The LM head is a linear projection of shape [hidden_dim, vocab_size]. When it's called against the final hidden states, the resulting GEMM has dimensions that depend on vocab_size. CUDA's matmul dispatch logic selects different underlying kernels based on whether the output dimension is aligned to certain boundaries (commonly 8 / 16 / 32 / 64 for different tensor-core paths and tile sizes). A vocabulary size that sits off one of these boundaries — e.g. 128003, 50257, 32003 — can push the kernel selection into a slower CUTLASS fallback.

The 3× execution-time penalty Netflix reports is on the LM-head layer specifically. Relative impact on the full training step depends on the LM-head's share of the step; for very large vocabularies (>128K, common in semantic-ID / multimodal-token vocabularies) this share is non-trivial.

Why this hits Netflix in particular

Netflix's workloads expand vocabularies with:

  • Custom / special tokens — generation markers, role boundaries, domain-specific sentinels.
  • Semantic IDs — tokens representing member-interaction primitives, catalogue entities, or other non-NL objects.

These additions push vocabulary sizes into ranges that straddle the cuBLAS/CUTLASS dispatch boundary. Because the additions happen per-workload, different training runs can have different vocab sizes — and without a rule like "always pad to a multiple of 64," some runs hit the cliff and others don't, producing inconsistent throughput and confusing MFU numbers.

The fix as a framework-level affordance

Two ways to address this:

  1. Developer responsibility: document the padding rule, let each team pad their own vocab.
  2. Framework responsibility (Netflix's choice): auto-pad in the framework so developers never see the constraint.

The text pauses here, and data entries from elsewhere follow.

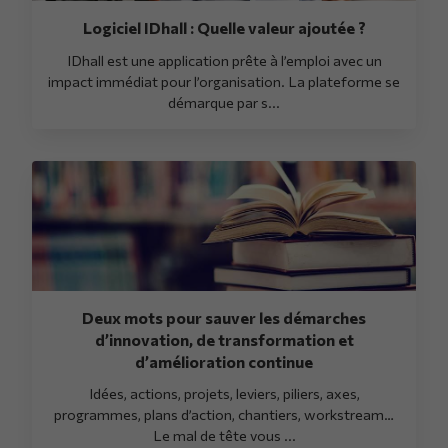
Logiciel IDhall : Quelle valeur ajoutée ?
IDhall est une application prête à l’emploi avec un
impact immédiat pour l’organisation. La plateforme se
démarque par s...
Deux mots pour sauver les démarches
d’innovation, de transformation et
d’amélioration continue
Idées, actions, projets, leviers, piliers, axes,
programmes, plans d’action, chantiers, workstream…
Le mal de tête vous ...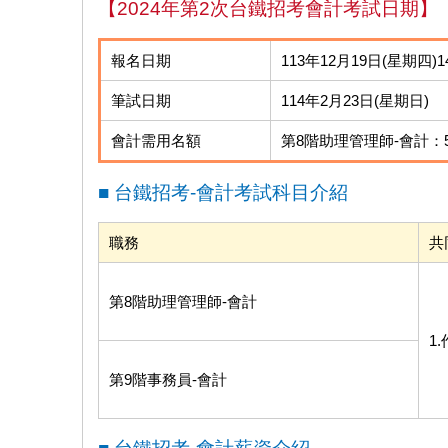
【2024年第2次台鐵招考會計考試日期】
報名日期
113年12月19日(星期四)14
筆試日期
114年2月23日(星期日)
會計需用名額
第8階助理管理師-會計：
■ 台鐵招考-會計考試科目介紹
職務
共
第8階助理管理師-會計
1
第9階事務員-會計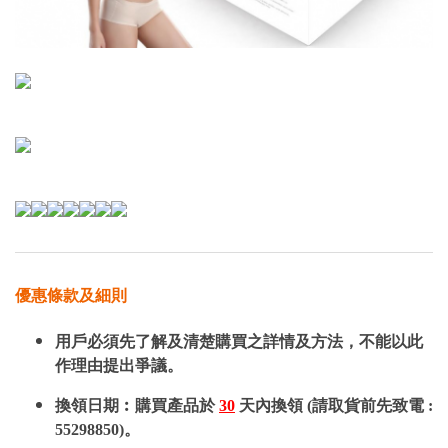
優惠條款及細則
用戶必須先了解及清楚購買之詳情及方法，不能以此
作理由提出爭議。
換領日期︰購買產品於
30
天內換領 (請取貨前先致電 :
55298850)。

The framework-level approach is strictly better because:

  • Developers don't need to know hardware-specific kernel dispatch rules.
  • The rule is applied consistently, so throughput/MFU numbers are comparable across runs.
  • When new hardware / new kernel boundaries emerge, the fix is one config change in the framework, not N team-level code changes.

This is the patterns/vocab-pad-to-kernel-boundary pattern: pad user-controlled tensor dimensions to kernel-eligible boundaries inside the framework.

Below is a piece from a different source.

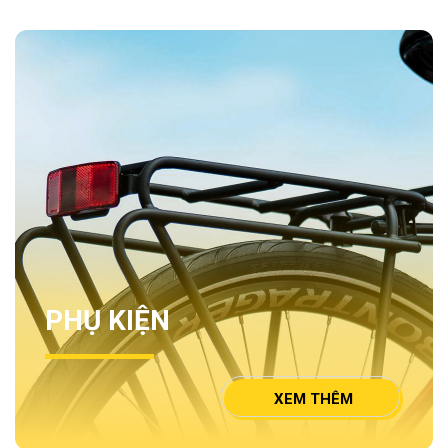
PHỤ KIỆN
XEM THÊM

Same source, related but distinct issue:

"Large vocabularies (>128k) add a further memory trap: logits are [batch, seq_len, vocab] and can spike peak memory. Common mitigations include dropping ignored tokens before projection and computing logits/loss in chunks along the sequence dimension."

Both problems are consequences of large / non-standard vocabularies. Vocab padding addresses the kernel cliff; chunked cross-entropy addresses the memory cliff.